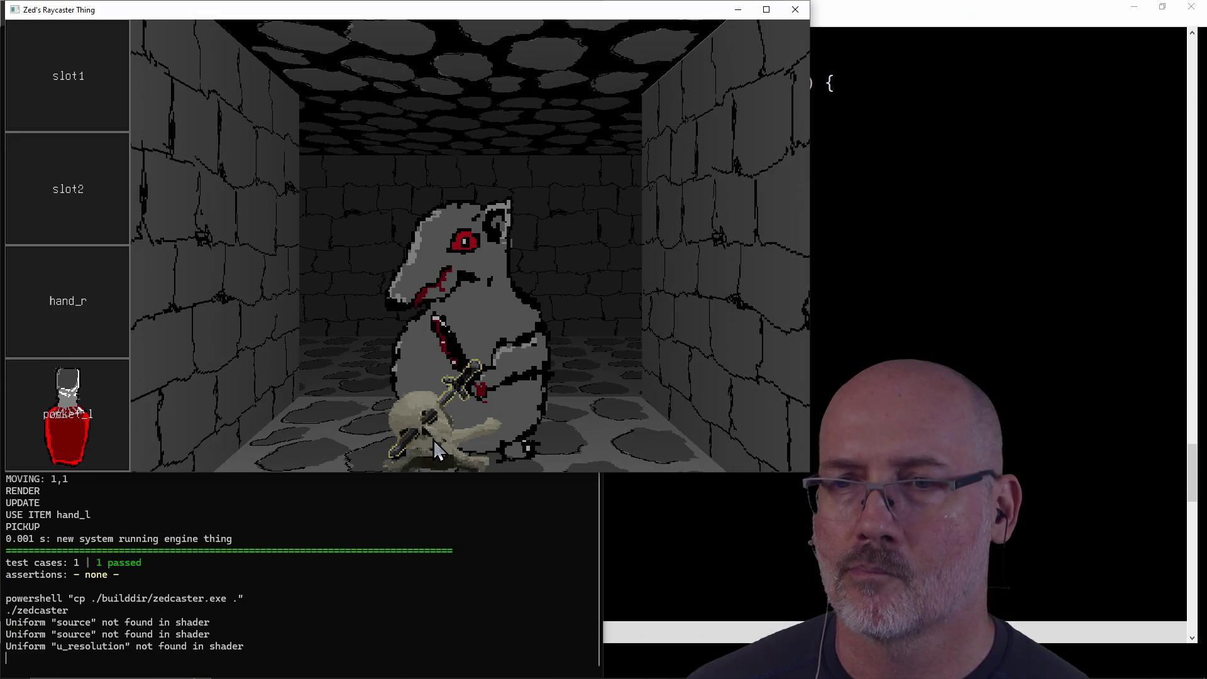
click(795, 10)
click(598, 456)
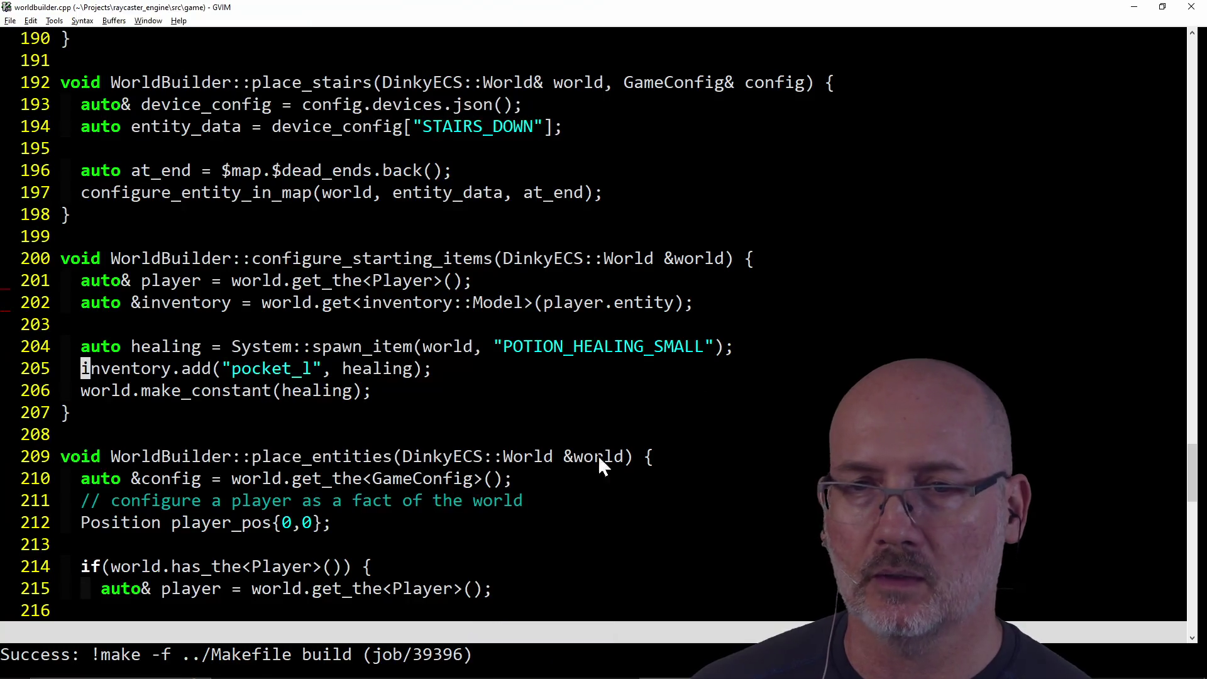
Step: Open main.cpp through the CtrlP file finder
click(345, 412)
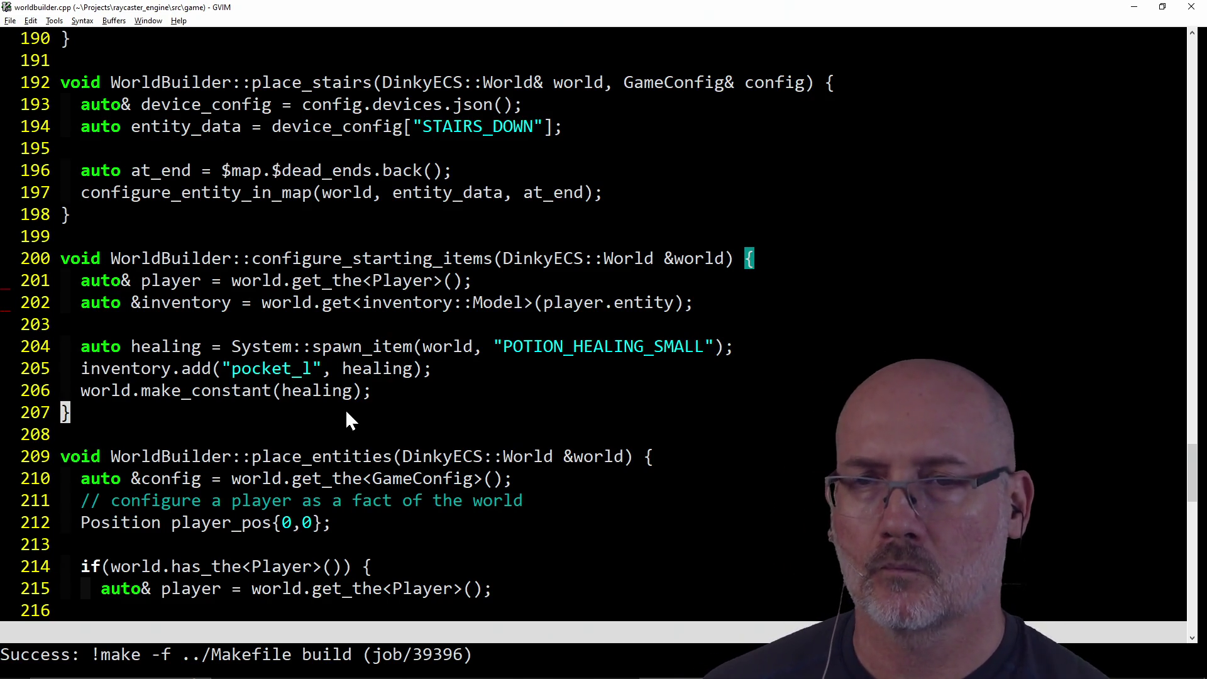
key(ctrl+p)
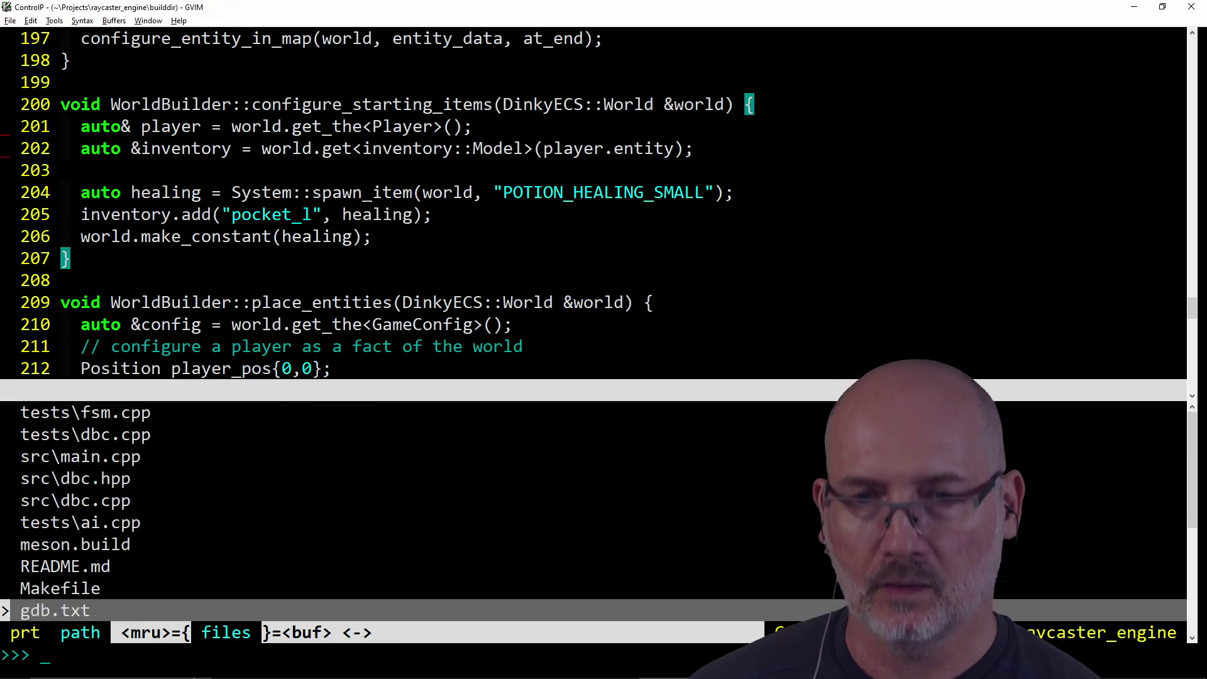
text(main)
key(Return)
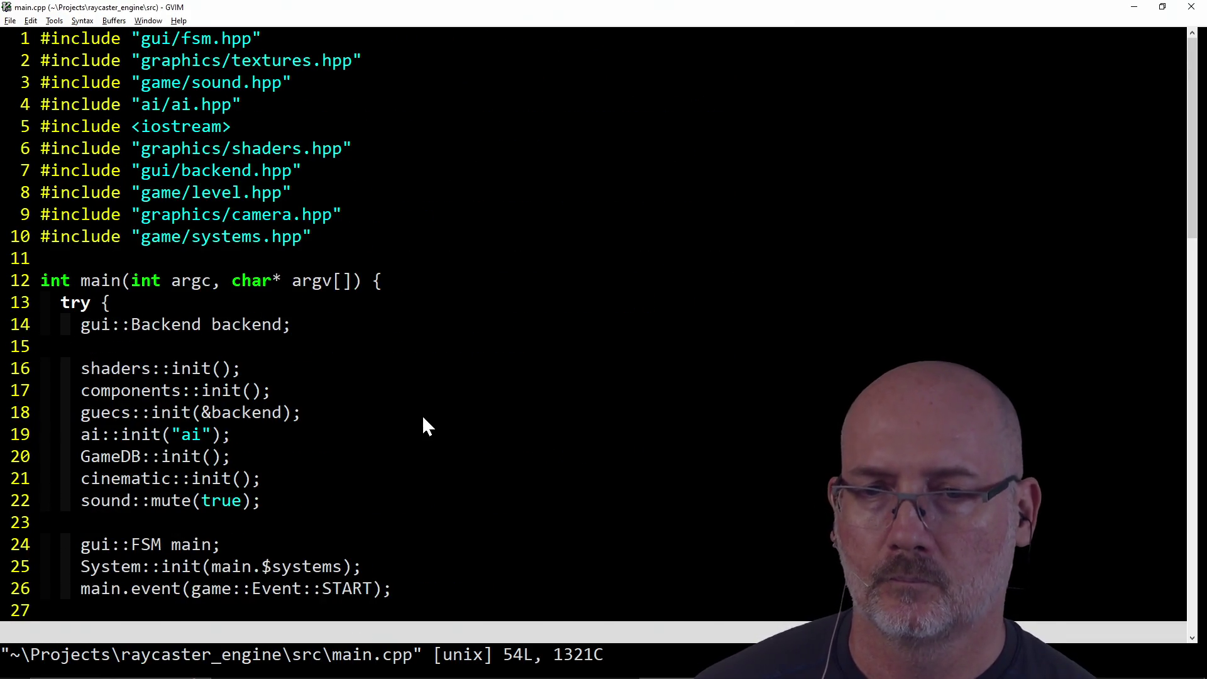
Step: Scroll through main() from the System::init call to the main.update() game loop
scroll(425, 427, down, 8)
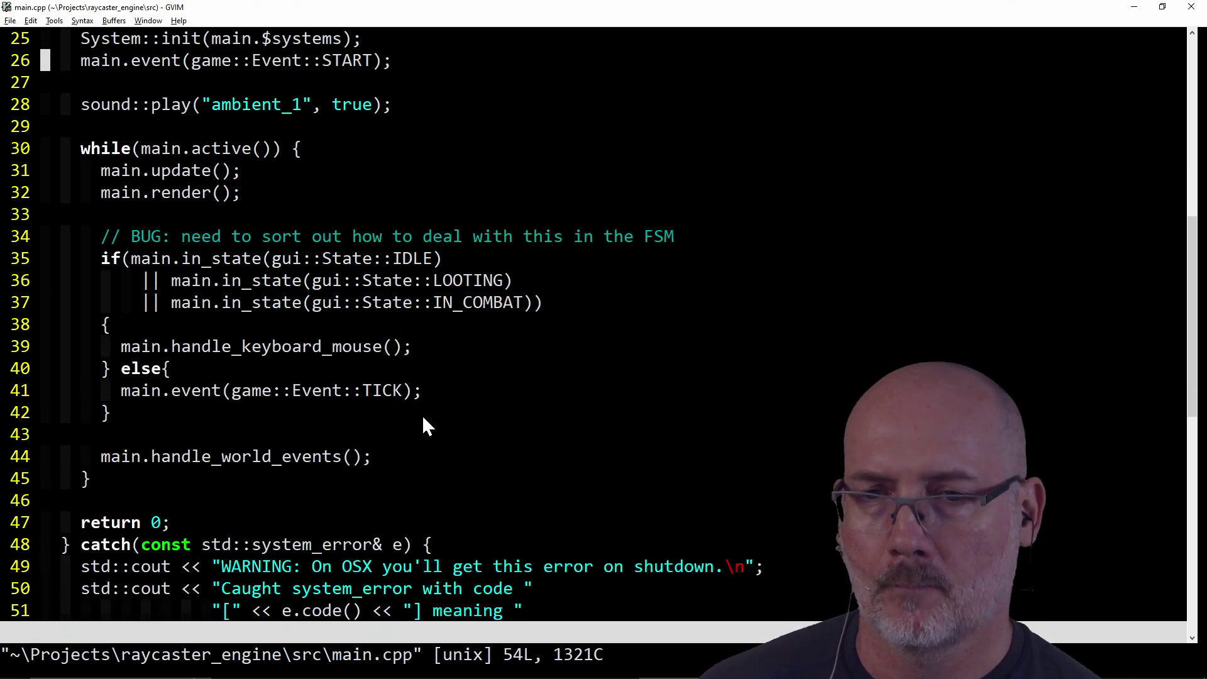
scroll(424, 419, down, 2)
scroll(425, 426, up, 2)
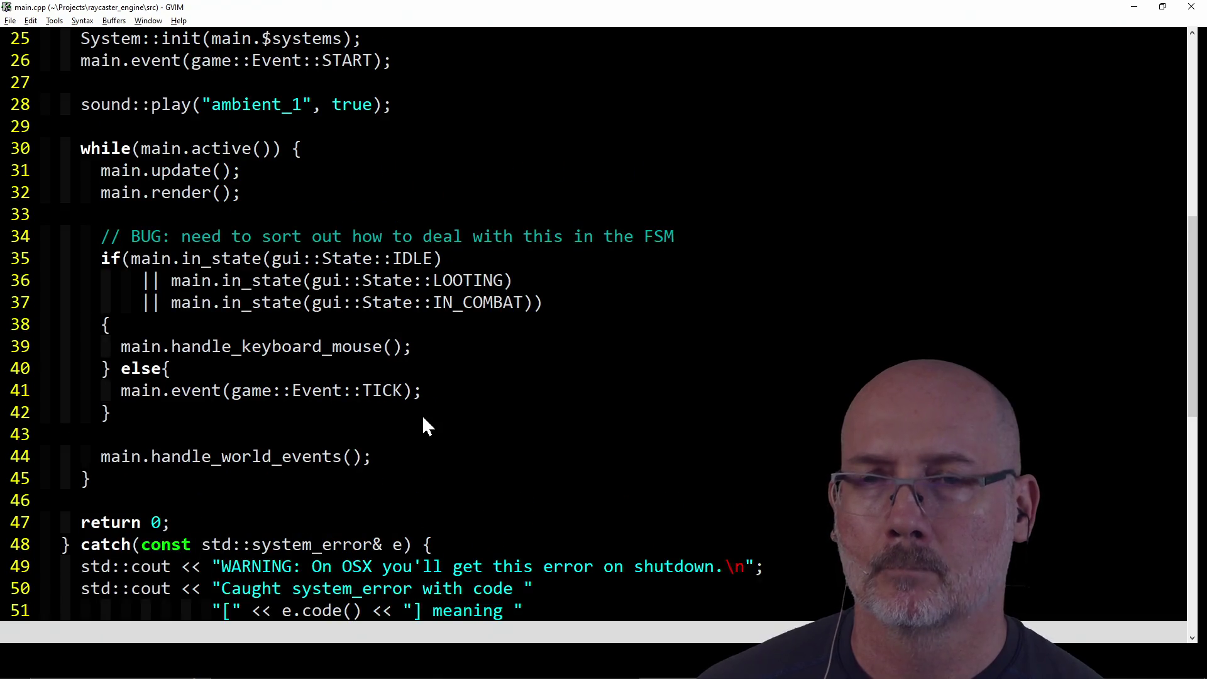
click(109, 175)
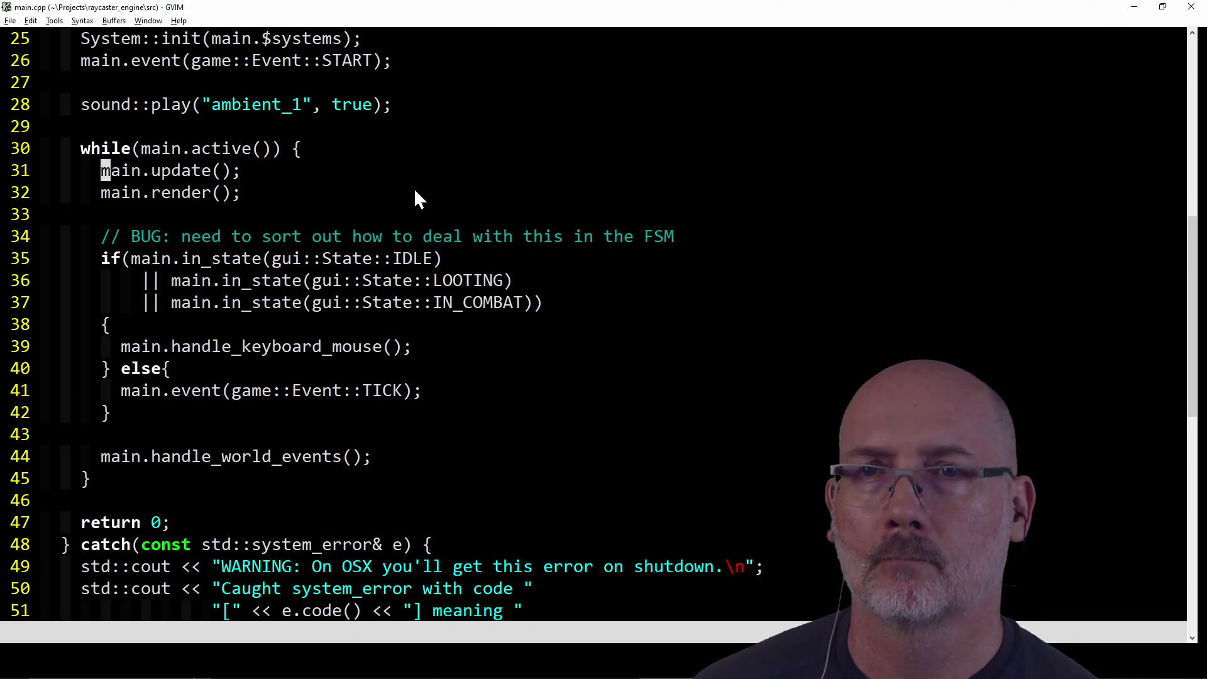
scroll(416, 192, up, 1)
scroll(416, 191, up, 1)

========

Instructions for the task =>
Would you retype every record above exactly, leaving out the pictures?

Task answer =>
click(795, 10)
click(598, 456)
Step: Open main.cpp through the CtrlP file finder
click(345, 412)
key(ctrl+p)
text(main)
key(Return)
Step: Scroll through main() from the System::init call to the main.update() game loop
scroll(425, 427, down, 8)
scroll(424, 419, down, 2)
scroll(425, 426, up, 2)
click(109, 175)
scroll(416, 192, up, 1)
scroll(416, 191, up, 1)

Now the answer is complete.